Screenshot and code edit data
######

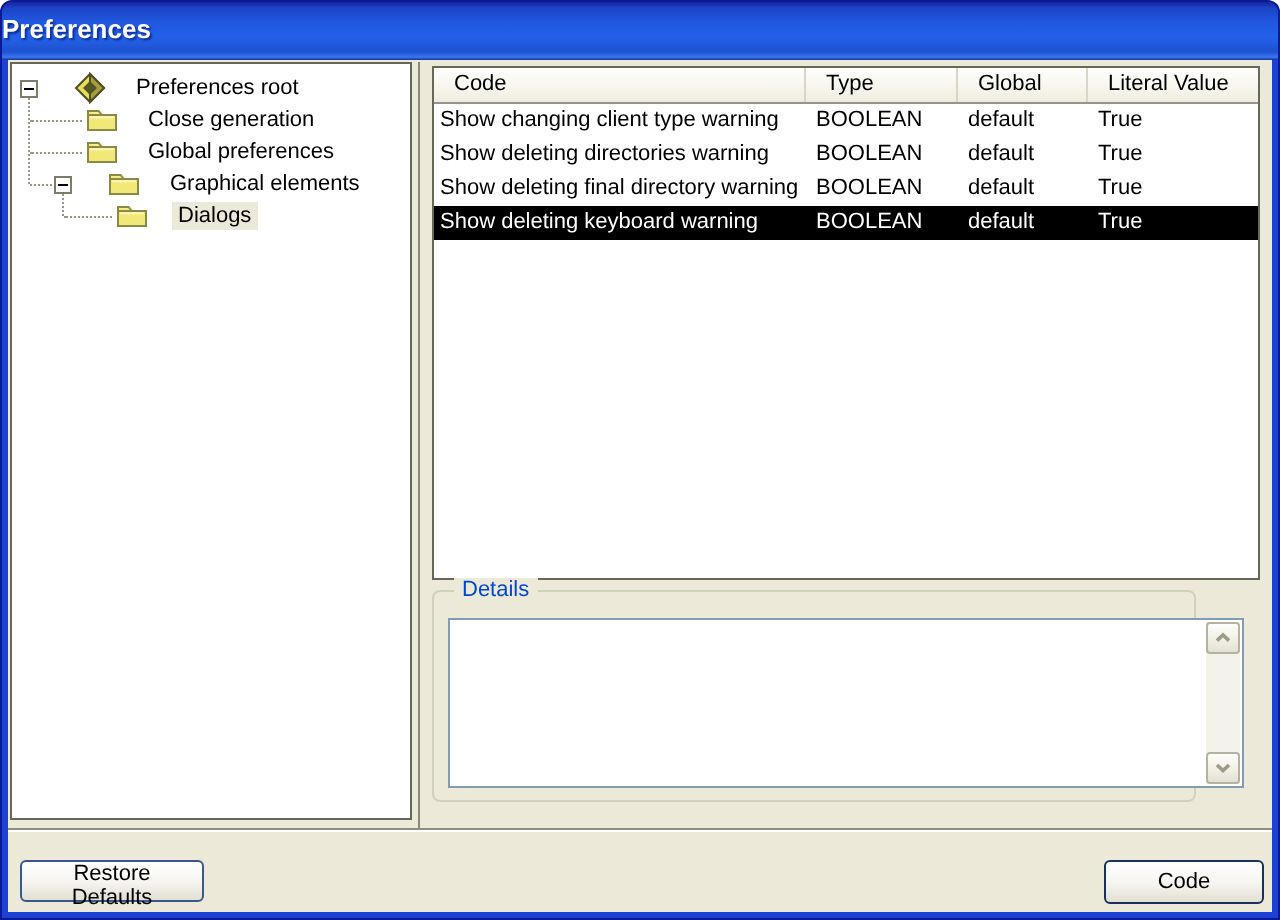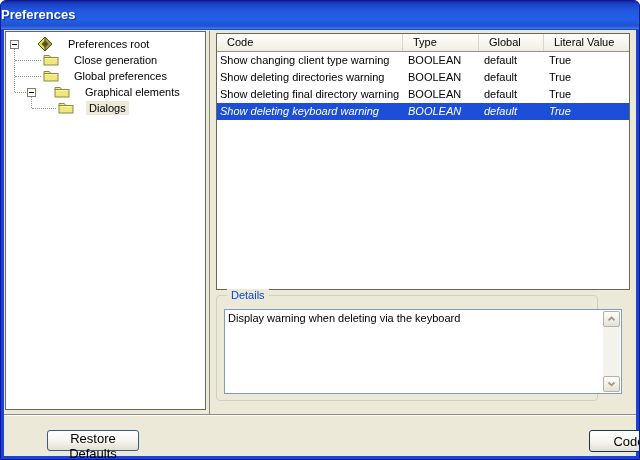--- a/index.html
+++ b/index.html
@@ -99,21 +99,21 @@
     border-right: 1px solid #d9d6c7;
     overflow: hidden; white-space: nowrap;
   }
   .th:last-child { border-right: none; }
   .trow {
     display: grid; grid-template-columns: 186px 76px 65px auto;
     height: 17px; line-height: 17px;
   }
   .td { padding-left: 5px; overflow: hidden; white-space: nowrap; }
   .td.name { padding-left: 3px; }
-  .trow.selected { background: #1d4ed8; color: #fff; font-style: italic; }
+  .trow.selected { background: #000000; color: #fff; }
 
   
   .group {
     position: absolute; left: 212px; top: 265px;
     width: 382px; height: 106px;
     border: 1px solid #D0D0BF;
     border-radius: 4px;
   }
   .group-label {
     position: absolute; top: -7px; left: 10px;
@@ -143,25 +143,24 @@
   .sbtn.up { top: 0; }
   .sbtn.down { bottom: 0; }
 
   
   .separator {
     position: absolute; left: 0; top: 384px; width: 632px; height: 2px;
     border-top: 1px solid #8f8d80; border-bottom: 1px solid #fff;
   }
   .xp-btn {
     position: absolute; height: 21px;
-    font-family: "Liberation Sans", sans-serif; font-size: 13px; color: #000;
+    font-family: "Liberation Sans", sans-serif; font-size: 11px; color: #000;
     border: 1px solid #39598c; border-radius: 3px;
     background: linear-gradient(180deg, #ffffff 0%, #f5f4ef 55%, #e2dfd2 100%);
     padding: 0 8px;
-    margin-left: 37px;
   }
   .restore { left: 6px; top: 400px; width: 92px; }
   .close-btn { left: 548px; top: 400px; width: 80px; height: 22px; border: 1px solid #17335c; }
   .defs-hidden { position: absolute; width: 0; height: 0; overflow: hidden; }
 </style>
 </head>
 <body>
 
 <svg class="defs-hidden" aria-hidden="true">
   <defs>
@@ -268,21 +267,20 @@
         <div class="td name">Show deleting keyboard warning</div>
         <div class="td">BOOLEAN</div>
         <div class="td">default</div>
         <div class="td">True</div>
       </div>
     </div>
 
     <div class="group">
       <span class="group-label">Details</span>
       <div class="textarea">
-        <div class="textarea-text">Display warning when deleting via the keyboard</div>
         <div class="vscroll">
           <div class="sbtn up">
             <svg width="9" height="6" viewBox="0 0 9 6">
                 <use href="#chev-up"></use>
               </svg>
           </div>
           <div class="sbtn down">
             <svg width="9" height="6" viewBox="0 0 9 6">
                 <use href="#chev-down"></use>
               </svg>

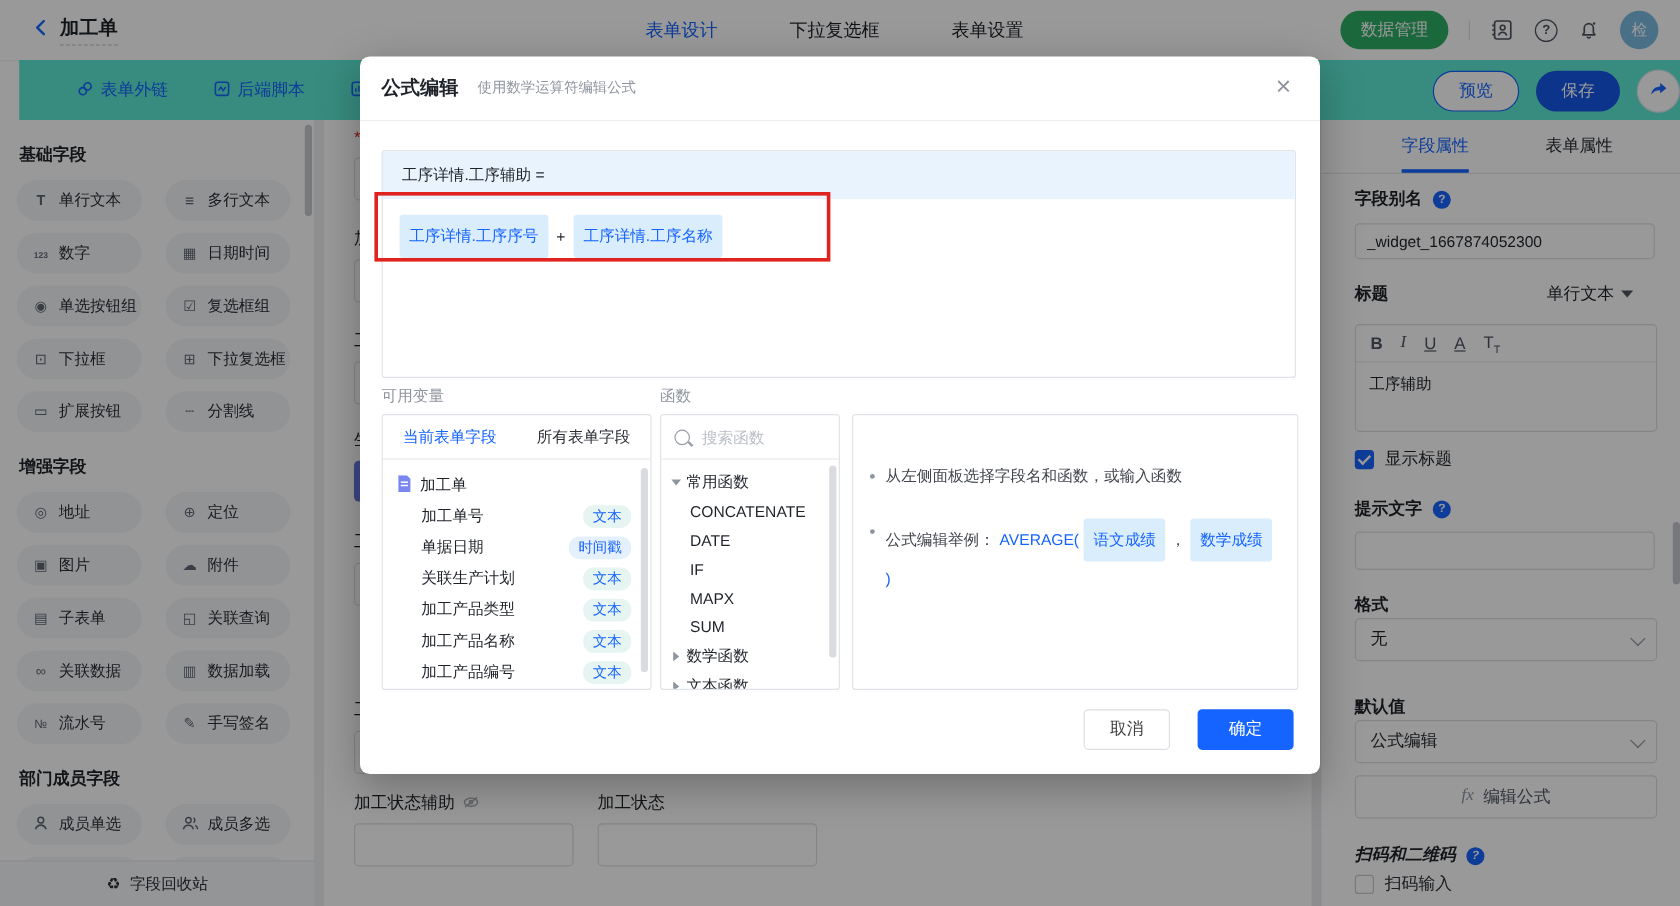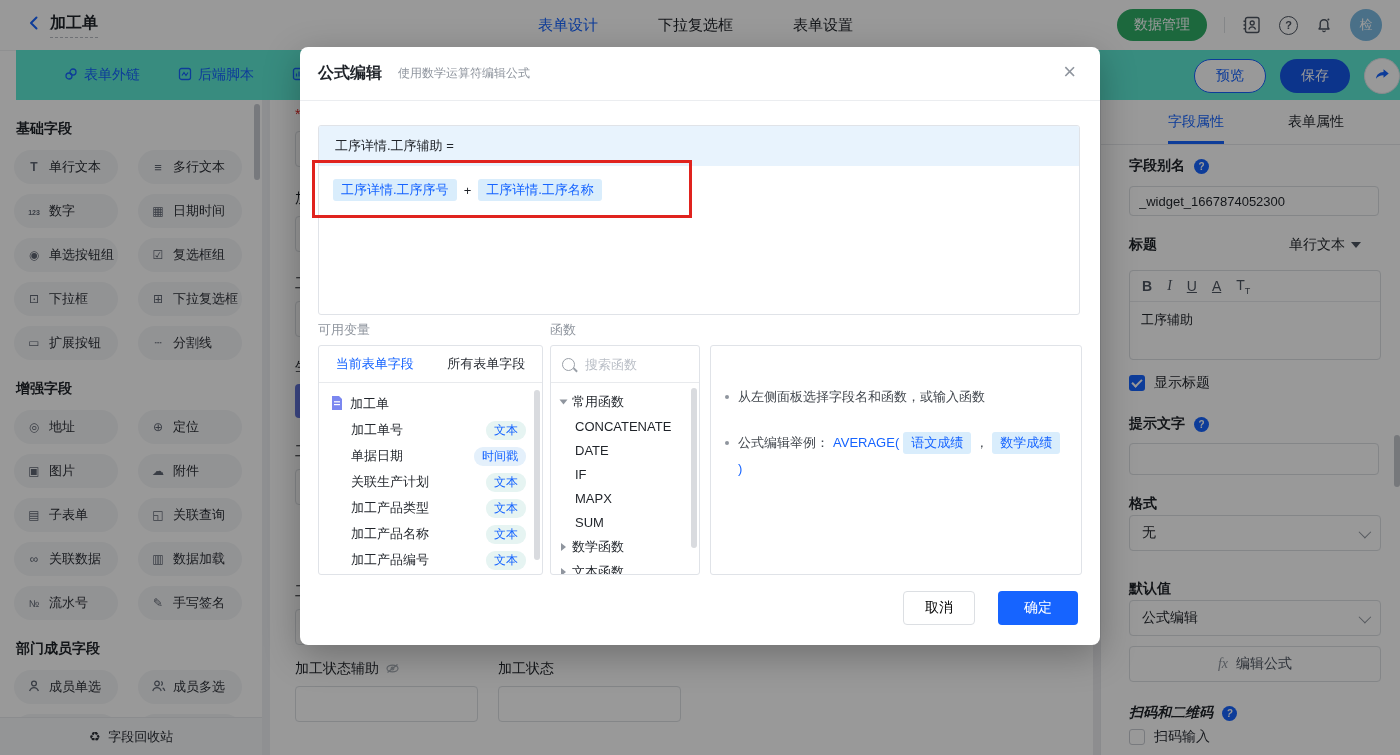--- a/index.html
+++ b/index.html
@@ -131,21 +131,21 @@
   .modal-header{position:absolute;left:0;top:0;width:100%;height:54px;border-bottom:1px solid #ebedf0;
                 display:flex;align-items:center;box-sizing:border-box;padding-left:18px;}
   .modal-title{font-size:16px;font-weight:700;color:#1f2329;}
   .modal-subtitle{font-size:12px;color:#8f959e;margin-left:16px;}
   .modal-close{position:absolute;right:24px;top:14px;font-size:22px;color:#8f959e;cursor:pointer;line-height:1;}
   .formula-box{position:absolute;left:18px;top:78px;width:762px;height:190px;border:1px solid #e0e3e8;
                border-radius:3px;box-sizing:border-box;overflow:hidden;}
   .formula-target{height:40px;background:#e8f3fd;display:flex;align-items:center;padding-left:16px;
                   font-size:13px;color:#1f2329;}
   .formula-body{padding:13px 14px;display:flex;align-items:center;gap:7px;}
-  .chip{background:#d9edfc;color:#1664ff;font-size:13px;height:22px;display:inline-flex;
+  .chip{background:#d9edfc;color:#1664ff;font-size:13px;height:36px;display:inline-flex;
         align-items:center;padding:0 8px;border-radius:3px;cursor:pointer;}
   .op{font-size:13px;color:#1f2329;}
   .mlabel{position:absolute;font-size:13px;color:#8f959e;}
   .panel{position:absolute;top:298px;height:230px;border:1px solid #e0e3e8;border-radius:3px;
          box-sizing:border-box;background:#fff;overflow:hidden;}
   .vars{left:18px;width:225px;}
   .vars-tabs{height:36px;border-bottom:1px solid #e8eaed;display:flex;}
   .vtab{flex:1;display:flex;align-items:center;justify-content:center;font-size:13px;color:#2b2f36;cursor:pointer;}
   .vtab.active{color:#1664ff;}
   .tree{padding:8px 0 0 0;}
@@ -172,21 +172,21 @@
        border-left:5px solid #8f959e;display:inline-block;flex:none;}
   .tri.open{transform:rotate(90deg);}
   .fitem{height:24px;display:flex;align-items:center;padding-left:24px;font-size:13px;color:#1f2329;cursor:pointer;}
   .tips{left:410px;width:372px;padding:16px 14px;box-sizing:border-box;}
   .tip-row{display:flex;align-items:flex-start;gap:9px;margin-bottom:12px;font-size:13px;color:#41464d;line-height:22px;margin-top:24px;}
   .dot{width:4px;height:4px;border-radius:50%;background:#8f959e;margin-top:9px;flex:none;}
   .tip-inline{display:flex;align-items:center;flex-wrap:wrap;gap:4px;}
   .fn-blue{color:#1664ff;}
   .modal-footer{position:absolute;right:22px;top:544px;display:flex;gap:23px;}
   .btn-cancel{width:72px;height:34px;border:1px solid #dcdfe3;background:#fff;border-radius:4px;
-              font-size:14px;color:#000000;cursor:pointer;}
+              font-size:14px;color:#404040;cursor:pointer;}
   .btn-ok{width:80px;height:34px;border:none;background:#1664ff;color:#fff;border-radius:4px;
           font-size:14px;cursor:pointer;}
   .red-box{position:absolute;left:312px;top:160px;width:374px;height:52px;border:3px solid #e0231e;
            z-index:60;pointer-events:none;}
 </style>
 </head>
 <body>
 
 <div class="app">
 

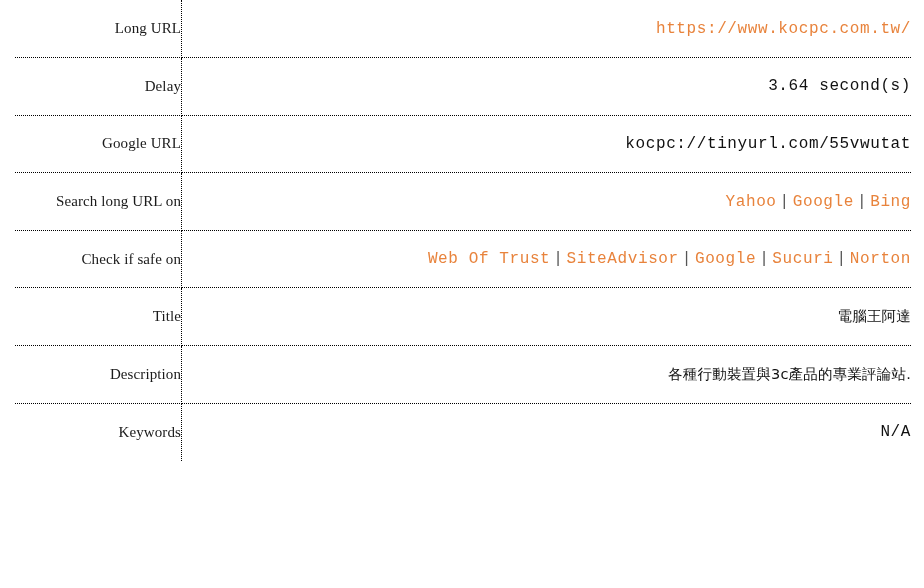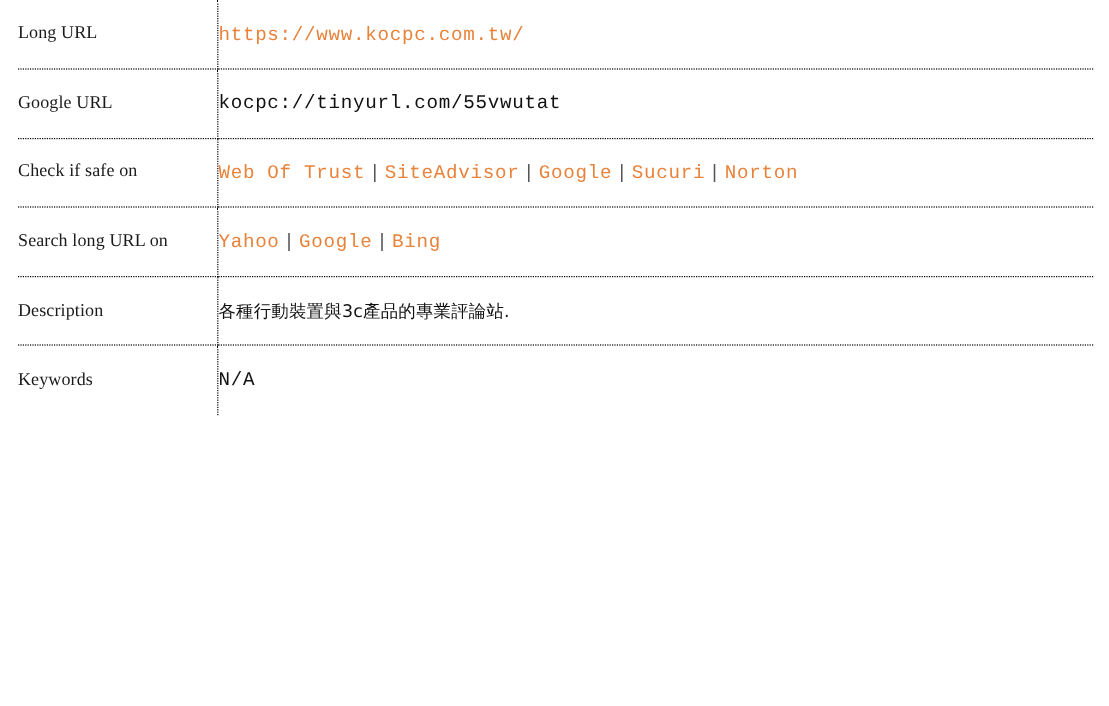--- a/index.html
+++ b/index.html
@@ -17,20 +17,21 @@
 
   #result-table {
     width: 896px;
     margin: 0 0 0 15px;
     border-collapse: collapse;
     table-layout: fixed;
   }
 
   #result-table tr {
     height: 57.6px;
+    text-align: right;
   }
 
   #result-table td {
     vertical-align: middle;
     padding: 0;
     border-bottom: 1px dotted #000000;
   }
 
   
   #result-table tr:last-child td {
@@ -81,30 +82,38 @@
 </head>
 <body>
 
 <table id="result-table">
   <tbody>
       <tr>
         <td class="label-cell">Long URL</td>
         <td class="value-cell"><span class="link">https://www.kocpc.com.tw/</span></td>
       </tr>
       <tr>
+        <td class="label-cell">Delay</td>
+        <td class="value-cell"><span class="plain">3.64 second(s)</span></td>
+      </tr>
+      <tr>
         <td class="label-cell">Google URL</td>
         <td class="value-cell"><span class="plain">kocpc://tinyurl.com/55vwutat</span></td>
+      </tr>
+      <tr>
+        <td class="label-cell">Search long URL on</td>
+        <td class="value-cell"><span class="link">Yahoo</span><span class="sep">|</span><span class="link">Google</span><span class="sep">|</span><span class="link">Bing</span></td>
       </tr>
       <tr>
         <td class="label-cell">Check if safe on</td>
         <td class="value-cell"><span class="link">Web Of Trust</span><span class="sep">|</span><span class="link">SiteAdvisor</span><span class="sep">|</span><span class="link">Google</span><span class="sep">|</span><span class="link">Sucuri</span><span class="sep">|</span><span class="link">Norton</span></td>
       </tr>
       <tr>
-        <td class="label-cell">Search long URL on</td>
-        <td class="value-cell"><span class="link">Yahoo</span><span class="sep">|</span><span class="link">Google</span><span class="sep">|</span><span class="link">Bing</span></td>
+        <td class="label-cell">Title</td>
+        <td class="value-cell cjk"><span class="plain">電腦王阿達</span></td>
       </tr>
       <tr>
         <td class="label-cell">Description</td>
         <td class="value-cell cjk"><span class="plain">各種行動裝置與3c產品的專業評論站.</span></td>
       </tr>
       <tr>
         <td class="label-cell">Keywords</td>
         <td class="value-cell"><span class="plain">N/A</span></td>
       </tr>
     </tbody>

######

Only the number is needed here: how many lines of the records contain "sans"?

2